11. The 29th April was fixed for hearing the mutation case. Meanwhile, Mt. Ram Devi sent to the District Magistrate and Superintendent of Police on 10th and 12th April, respectively the reports Exs. P-5 and P-4. In each she alleged that Manohar had killed her son Nathu, though it does not appear that this was based on more than suspicion, created possibly by his attitude to her. In each report she also alleged that Manohar, his father and his brother had broken into her house and taken away certain articles, of which she gave a list in her report to the District Magistrate. Sho further alleged in both reports that they had threatened to kill her. According to the latter report they told her to vacate the house,

otherwise we shall kill you also like your son and as there is no trace to be found of your son so in the same way we shall also make you traceless.
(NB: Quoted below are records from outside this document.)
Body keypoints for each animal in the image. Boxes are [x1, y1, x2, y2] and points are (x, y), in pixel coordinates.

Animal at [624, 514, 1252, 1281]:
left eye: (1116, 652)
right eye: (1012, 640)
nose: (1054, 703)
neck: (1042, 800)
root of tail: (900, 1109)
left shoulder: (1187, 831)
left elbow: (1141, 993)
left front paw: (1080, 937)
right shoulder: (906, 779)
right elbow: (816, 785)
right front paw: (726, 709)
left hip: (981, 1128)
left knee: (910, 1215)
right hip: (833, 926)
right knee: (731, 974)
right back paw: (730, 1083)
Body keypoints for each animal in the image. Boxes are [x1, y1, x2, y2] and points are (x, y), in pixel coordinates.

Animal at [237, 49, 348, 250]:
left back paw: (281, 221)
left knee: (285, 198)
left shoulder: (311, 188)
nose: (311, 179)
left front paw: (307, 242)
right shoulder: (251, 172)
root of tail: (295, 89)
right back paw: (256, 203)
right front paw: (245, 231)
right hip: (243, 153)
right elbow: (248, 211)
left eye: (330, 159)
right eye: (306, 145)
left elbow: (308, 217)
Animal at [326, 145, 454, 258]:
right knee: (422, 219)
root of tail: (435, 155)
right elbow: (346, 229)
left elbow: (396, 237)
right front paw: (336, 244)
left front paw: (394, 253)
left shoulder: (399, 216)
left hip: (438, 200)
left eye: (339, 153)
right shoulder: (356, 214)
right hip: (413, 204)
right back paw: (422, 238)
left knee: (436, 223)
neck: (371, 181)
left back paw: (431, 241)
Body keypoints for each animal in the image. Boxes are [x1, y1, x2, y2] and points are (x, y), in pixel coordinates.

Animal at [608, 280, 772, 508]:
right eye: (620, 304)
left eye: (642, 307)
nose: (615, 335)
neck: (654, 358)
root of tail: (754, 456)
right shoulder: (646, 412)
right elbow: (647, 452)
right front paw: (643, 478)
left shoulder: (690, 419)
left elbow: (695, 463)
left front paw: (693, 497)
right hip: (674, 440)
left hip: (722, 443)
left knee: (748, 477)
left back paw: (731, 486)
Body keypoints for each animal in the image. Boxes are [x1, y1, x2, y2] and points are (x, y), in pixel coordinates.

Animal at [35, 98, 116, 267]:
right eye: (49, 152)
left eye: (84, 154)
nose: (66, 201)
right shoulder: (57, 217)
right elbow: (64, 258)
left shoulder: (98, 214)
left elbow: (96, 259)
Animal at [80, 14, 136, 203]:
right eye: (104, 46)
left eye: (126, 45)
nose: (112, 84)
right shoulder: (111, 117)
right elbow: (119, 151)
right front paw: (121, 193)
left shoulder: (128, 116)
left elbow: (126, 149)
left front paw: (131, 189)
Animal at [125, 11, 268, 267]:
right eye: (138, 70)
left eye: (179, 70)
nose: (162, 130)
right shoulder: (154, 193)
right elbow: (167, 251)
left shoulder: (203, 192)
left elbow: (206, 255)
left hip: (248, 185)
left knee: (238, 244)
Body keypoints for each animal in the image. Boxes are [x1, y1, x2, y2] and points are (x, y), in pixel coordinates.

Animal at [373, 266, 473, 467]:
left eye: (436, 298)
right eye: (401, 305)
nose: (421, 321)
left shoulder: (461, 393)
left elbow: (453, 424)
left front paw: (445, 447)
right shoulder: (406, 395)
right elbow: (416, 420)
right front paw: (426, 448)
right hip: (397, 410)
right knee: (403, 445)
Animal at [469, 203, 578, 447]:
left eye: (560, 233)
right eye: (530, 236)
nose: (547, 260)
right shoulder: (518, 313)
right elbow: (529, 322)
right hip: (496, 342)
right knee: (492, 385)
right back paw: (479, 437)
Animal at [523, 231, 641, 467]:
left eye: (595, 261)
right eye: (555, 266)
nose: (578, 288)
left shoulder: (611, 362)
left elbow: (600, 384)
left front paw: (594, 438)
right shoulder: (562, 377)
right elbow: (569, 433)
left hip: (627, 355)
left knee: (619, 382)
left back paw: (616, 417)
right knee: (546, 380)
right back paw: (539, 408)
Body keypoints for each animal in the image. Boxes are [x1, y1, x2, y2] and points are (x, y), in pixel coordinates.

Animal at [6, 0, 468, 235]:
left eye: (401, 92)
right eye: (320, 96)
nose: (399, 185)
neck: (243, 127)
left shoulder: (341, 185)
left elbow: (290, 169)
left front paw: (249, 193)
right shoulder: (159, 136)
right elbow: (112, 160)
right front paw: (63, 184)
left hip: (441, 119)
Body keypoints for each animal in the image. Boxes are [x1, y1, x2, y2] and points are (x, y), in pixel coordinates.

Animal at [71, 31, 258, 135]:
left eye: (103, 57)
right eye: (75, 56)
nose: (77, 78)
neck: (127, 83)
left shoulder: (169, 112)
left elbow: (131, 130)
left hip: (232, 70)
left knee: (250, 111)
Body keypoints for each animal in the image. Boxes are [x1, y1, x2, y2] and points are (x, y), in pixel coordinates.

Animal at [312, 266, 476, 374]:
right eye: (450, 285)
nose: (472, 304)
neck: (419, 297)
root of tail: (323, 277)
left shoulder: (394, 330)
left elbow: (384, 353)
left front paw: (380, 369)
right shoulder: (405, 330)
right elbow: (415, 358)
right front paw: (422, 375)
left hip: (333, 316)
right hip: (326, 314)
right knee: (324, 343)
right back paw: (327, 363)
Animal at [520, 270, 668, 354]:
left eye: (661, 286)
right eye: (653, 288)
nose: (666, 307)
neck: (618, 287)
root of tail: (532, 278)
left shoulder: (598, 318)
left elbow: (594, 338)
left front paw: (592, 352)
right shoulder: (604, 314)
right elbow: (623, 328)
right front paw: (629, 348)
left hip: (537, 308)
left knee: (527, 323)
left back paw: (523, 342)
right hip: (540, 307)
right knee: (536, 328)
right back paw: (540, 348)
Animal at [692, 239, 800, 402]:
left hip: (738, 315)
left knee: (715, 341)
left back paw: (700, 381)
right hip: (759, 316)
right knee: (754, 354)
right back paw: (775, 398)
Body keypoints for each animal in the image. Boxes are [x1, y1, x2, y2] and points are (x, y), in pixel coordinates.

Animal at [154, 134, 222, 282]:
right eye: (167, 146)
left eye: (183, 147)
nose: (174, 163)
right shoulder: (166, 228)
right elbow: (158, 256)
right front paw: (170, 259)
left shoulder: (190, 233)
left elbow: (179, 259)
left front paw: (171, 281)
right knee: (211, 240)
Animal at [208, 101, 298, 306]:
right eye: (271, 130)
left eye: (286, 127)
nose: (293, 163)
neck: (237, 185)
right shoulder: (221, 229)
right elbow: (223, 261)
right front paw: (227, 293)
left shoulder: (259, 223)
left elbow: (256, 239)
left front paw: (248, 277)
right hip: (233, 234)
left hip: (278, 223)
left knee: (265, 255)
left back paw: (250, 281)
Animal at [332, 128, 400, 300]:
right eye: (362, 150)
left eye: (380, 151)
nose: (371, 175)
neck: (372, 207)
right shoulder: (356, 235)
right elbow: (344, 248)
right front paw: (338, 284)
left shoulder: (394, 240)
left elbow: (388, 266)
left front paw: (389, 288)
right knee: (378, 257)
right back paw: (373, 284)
12. The head constable on inquiry found these reports justified in all material particulars, except that he was naturally unable to say whether there was any basis for the suspicion that Manohar had killed Mt. Ram Devi's son. He found that Manohar and his father and brother had taken possession of her household goods and turned her out of her house, and he added as already mentioned, though it is not shown upon what he based the statement, that they were now devising means to take her life. Learned Counsel for the appellant attempted to persuade us that there Were intrinsic indications that the confession was false. He said that the first sentence of the appellant's story 'I killed Mt. Ram Devi' was inconsistent with the subsequent narrative that another man tied a rope round her neck and twisted it. Reading the confession as a whole we do not think that there is any inconsistency. We have no doubt that all that the appellant meant when he said that he had killed the woman was that he was responsible for her murder, he had arranged it and had taken part in it; 'all of us,' he said, 'felled her down and pressed her.' We were referred to the statement in the confession that the appellant had returned from Ahmedabad on the 28th of the last month. This, it was said, was shown to be untrue by the evidence. We agree that if the appellant meant that he had returned on 28th April this must be false, because the documentary evidence to which we have referred clearly shows that he must have been in the village earlier in the month. But we are not satisfied that he meant 28th April. We think that he may have meant 28th March, this being a probable date according to Din Dayal's evidence. We can see no point in the appellant making a false statement in this particular.

13. Finally, learned Counsel said that the appellant in his confession spoke of the marriages of his own daughters, while the evidence showed that the daughters concerned were those of his brother Dhan Singh. We find, however, on referring to the Urdu record that he was speaking of the daughters of the family, clearly meaning those of his brother. We are clearly of opinion that there is no reason to doubt the genuineness of the confession. We might add that it was not made by an unsophisticated villager but by a man who had according to his own statement lived in Ahmedabad for some 10 or 12 years. We have given every consideration to the arguments placed before us by the appellant's learned counsel, but believing the confession to be true and holding that in the circumstances we not only can but should give effect to that belief, we dismiss the appeal and, accepting the reference, affirm the appellant's conviction and direct that the sentence of death be carried out according to law.